Alors qu'on avait pris l'habitude de la retrouver chaque année au cœur de l'été, la loi de finances complémentaire est en 2012 très en avance sur celles qui l'ont précédée.

Le projet vient d'être adopté par le gouvernement à peine un peu plus d'un mois après la signature de la loi de finances ordinaire par le président de la République.
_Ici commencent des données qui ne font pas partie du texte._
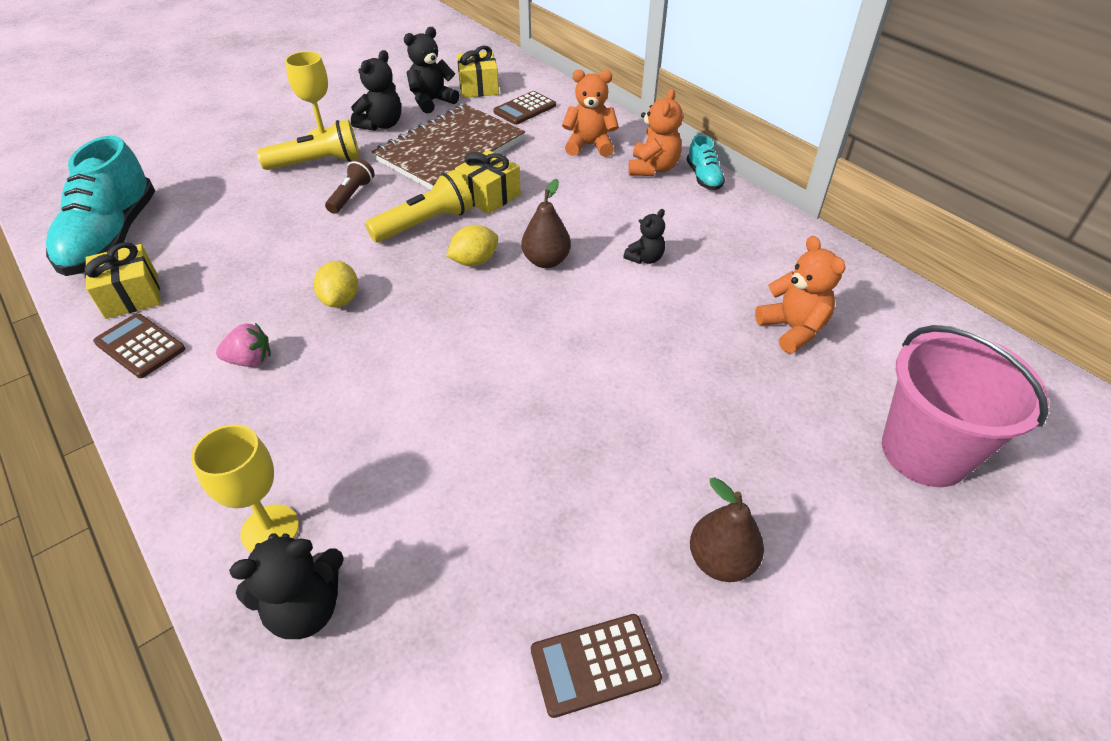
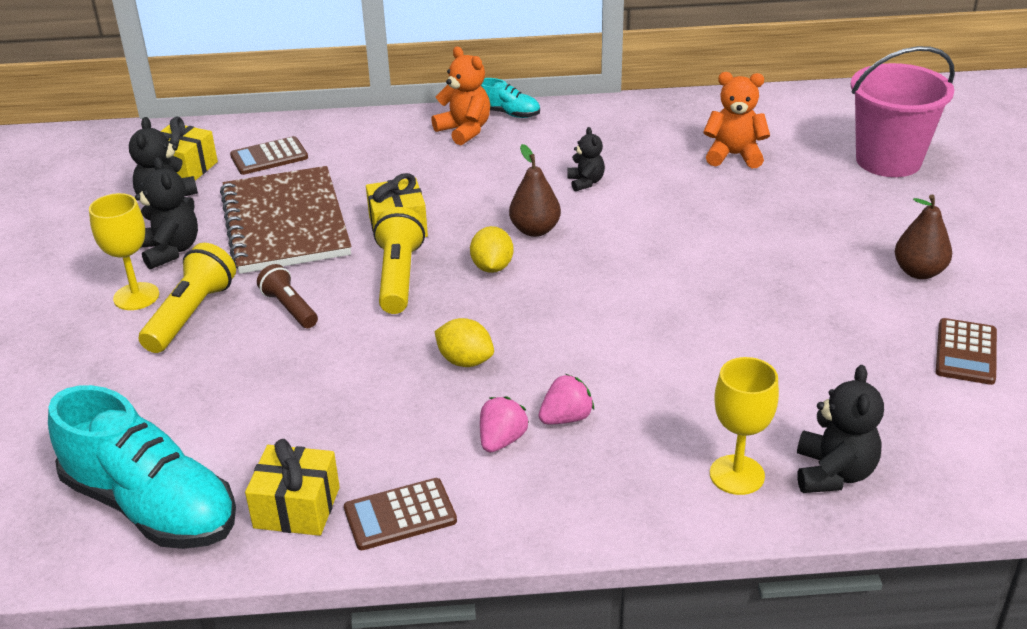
camera: 55 degrees left, 10 degrees down
brown calculator [493,91,556,125] -> brown calculator turned 75 degrees clockwise [230,136,308,175]
orange teddy bear [562,69,619,157] -> none
none -> pink strawberry [538,374,594,424]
Cette précocité est expliquée officiellement par la nécessité de prendre en compte dans le budget de l'Etat des décisions qui son intervenues très tardivement au cours de l'année écoulée. C'est ainsi que le communiqué publié la semaine dernière par le Conseil des ministres évoque «les revalorisations exceptionnelles des pensions et allocations de retraites décidées par le Conseil des ministres le 18 décembre dernier». Sans doute pour répondre aux critiques qui ont accompagné l'instabilité législative des dernières années, le gouvernement relève également que la LFC 2012 «introduit une seule disposition législative portant sur la prise en charge, par le budget de l'Etat, de ces revalorisations». Cette disposition permettra une couverture budgétaire du «relèvement à 15.000 DA du minimum mensuel de pensions de retraite directe et de pensions de retraite principale de réversion des ayants droit». Une source au ministère du Travail nous explique que «la fragilité des équilibres financiers de la Caisse nationale de retraite (CNR) ne lui permettent pas d'assumer l'importance des décisions d'augmentation appliquées en janvier dernier qui représentent près de 40% de hausse pour les retraites les plus faibles mais également des augmentations substantielles jusqu'à un seuil de 60 000 dinars de pension». Qu'en sera-t-il de la prise en charge de ce niveau de pension à l'avenir? Le recours au budget de l'Etat s'annonce comme une caractéristique structurelle en raison «de l'augmentation rapide du nombre de pensionnés alors que la plupart des nouveaux emplois sont créés dans l'informel et que plus de 2 millions de salariés ne sont pas déclarés».

PILOTAGE AUTOMATIQUE

En consacrant au total une enveloppe supplémentaire de 317 milliards de DA à la prise en charge des différentes augmentations de revenus décidées à la fin de l'année dernière, la LFC 2012 remet largement en cause la réduction (de 10%) des dépenses budgétaires annoncée voici un peu plus d'un mois. Elle confirme surtout et accentue un peu plus le dérapage des dépenses de fonctionnement qui caractérise les derniers exercices budgétaires. Est-ce une autre raison qui explique que cette annonce ait été différée ? L'année dernière déjà, la loi de finances complémentaire avait enregistré 600 milliards de dinars de dépenses de fonctionnement supplémentaires. En novembre dernier, la mission annuelle du FMI à Alger annonçait des dépenses publiques en hausse de 34% en 2011 et relevait une «augmentation très marquée des dépenses de fonctionnement en 2011, ce qui peut réduire, dans le futur, les marges de manœuvre et laisser moins de place aux dépenses d'investissement". Pour lutter contre les effets de cette hausse des dépenses de fonctionnement de l'Etat, la mission du FMI conseillait au gouvernement algérien d'adopter en 2012 ''une plus grande rationalisation des dépenses courantes". Une maîtrise des dépenses qui ne sera manifestement pas au rendez-vous en ce qui concerne des dépenses de fonctionnement qui sont explicitement présentées comme «incompressibles» par l'exposé des motifs de la loi de finances 2012. D'un montant désormais proche de la barre des 5000 milliards de dinars, les dépenses de fonctionnement seront encore en hausse de près de 15% cette année et représentent désormais largement plus de 60% des dépenses de l'Etat. Pour faire bonne mesure, c'est le ministère des Finances lui-même qui relève également que «les dépenses courantes ne seront couvertes par la fiscalité non pétrolière qu'à hauteur de 41% en 2012 contre 60% en 2009». Pour beaucoup d'observateurs, le niveau atteint par les dépenses de fonctionnement de l'Etat soulève aujourd'hui le problème de la capacité des autorités algériennes à maîtriser leur croissance et à inverser une tendance qui semble réglée sur le mode du pilotage automatique.